The words made Damon spin, focusing on a pile of rags he’d initially dismissed, but now realized was a person. Whoever they were, they were not much taller than a child, and buried under layers of cloth that left little more than a pair of green eyes looking at him with a cold shudder.
“Name’s Damon, erm… sir?” Damon kept his smile cordial, bowing a little. “Thanks for patching me up.”
“Should be dead, red-blood.” The man spoke from under the rags, shifting slightly but making no moves to leave the pile. “People bleed less than you, and die. You bled lots. Red-blood.”
Damon rubbed his wrist a little, thinking back to actually stopping a blade with his arm. That had been… desperate and dumb. “If you don’t mind my asking, where am I?”
“Underside, safe, no fights.” A hand peeked out from under the cloth, a claw of chrome with four sharp fingers. “You lucky, savior paid, you keep axon, you keep good arms, good bones.”
Savior? Damon tried to ask, but the metal claw made a dismissive gesture, silencing him and pointing him at what he assumed was the entrance. He squinted, but thought better than to try and back-talk the guy who’d put him back together, even less while his body still felt like he’d barely managed to escape a giant blender.
No sooner had he taken a step towards the exit that a prompt popped up. He gave it a quick read and grimaced, drawing in a deep breath and steeling himself as he continued down his way a metallic rust-stained corridor. It led to a reception area of some kind. Damon spotted no less than a dozen people laying in beds, bloodied, groaning, or crying.
“Han.”
He greeted the blond sasin that had stood next to the entrance. The man wore a heavy cloak to hide most of his features, perhaps to also protect from the chill. He gave a curt nod and gestured for Damon to follow.
Stepping outside of the ‘clinic’ revealed a string of walkways and metal tunnels. The wind blew roughly, a deep cold that bit into bone until it rung like a bell. Damon could only wince and pull up his own cloak a bit. They were under the city, it seemed, literally hanging under the massive steel and between the gargantuan columns. Steam and water dripped and swirled, metal wires keeping everything together and stable wherever a structure happened to be.
“I-.”
Han raised his hand, stopping Damon.
“I’m not here to scold, nor for the Goddess. I’m here for me. I wish for your help.”
That shut up Damon fast. Swallowing, he nodded. “So long as it doesn’t involve dragons.”
The response made Han hesitate, then swell slightly with pride, blue eyes shining slightly as he nodded in return. “The people who were going after Idina. I am going after them.”
“Is she alright?”
“She is. We’re keeping her safe. She’s currently under protection from the knights and.. Sybil.” His shoulders slumped slightly. “I am hoping to find out why she was being targeted.” Han replied, shaking his head.
Damon took a moment, frowning. “Why do you need my help?”

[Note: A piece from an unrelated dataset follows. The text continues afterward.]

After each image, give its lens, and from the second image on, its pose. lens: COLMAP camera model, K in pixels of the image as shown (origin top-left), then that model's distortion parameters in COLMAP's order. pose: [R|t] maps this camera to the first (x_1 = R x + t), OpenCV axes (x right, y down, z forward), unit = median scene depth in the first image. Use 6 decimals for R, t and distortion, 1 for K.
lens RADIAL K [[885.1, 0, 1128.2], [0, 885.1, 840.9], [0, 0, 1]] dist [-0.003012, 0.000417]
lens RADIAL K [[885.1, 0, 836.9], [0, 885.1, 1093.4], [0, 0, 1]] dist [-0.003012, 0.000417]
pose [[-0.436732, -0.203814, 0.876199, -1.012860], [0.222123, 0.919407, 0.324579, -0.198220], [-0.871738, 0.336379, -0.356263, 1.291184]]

Han took a moment, closing his eyes and sighing. “The Goddesses, the knights, and the users forget to look down from time to time.” He gestured around himself. “I don’t mean to blaspheme, the work the Goddesses do is of great importance.” His brows furrowed. “Only users or former users could seek harm upon someone. We can’t let that slide and tarnish a user’s work.”
Damon grimaced, scratching the back of his head, trying to ignore the brush of his fingers against the limp of metal at the base of his skull. “So what’s the plan?”
“Find them, hopefully catch a live witness or gather information.” Han replied, his brows furrowed. “As it currently stands, the knights are likely to detain you for interrogation, since you would be their best lead. And since they would undoubtedly obey the Goddesses, were they to issue an order…”
“Wonderful.” Damon rolled his eyes. “I have some names. I’ll know if any of them are nearby.”
“I know a few places where we could start.”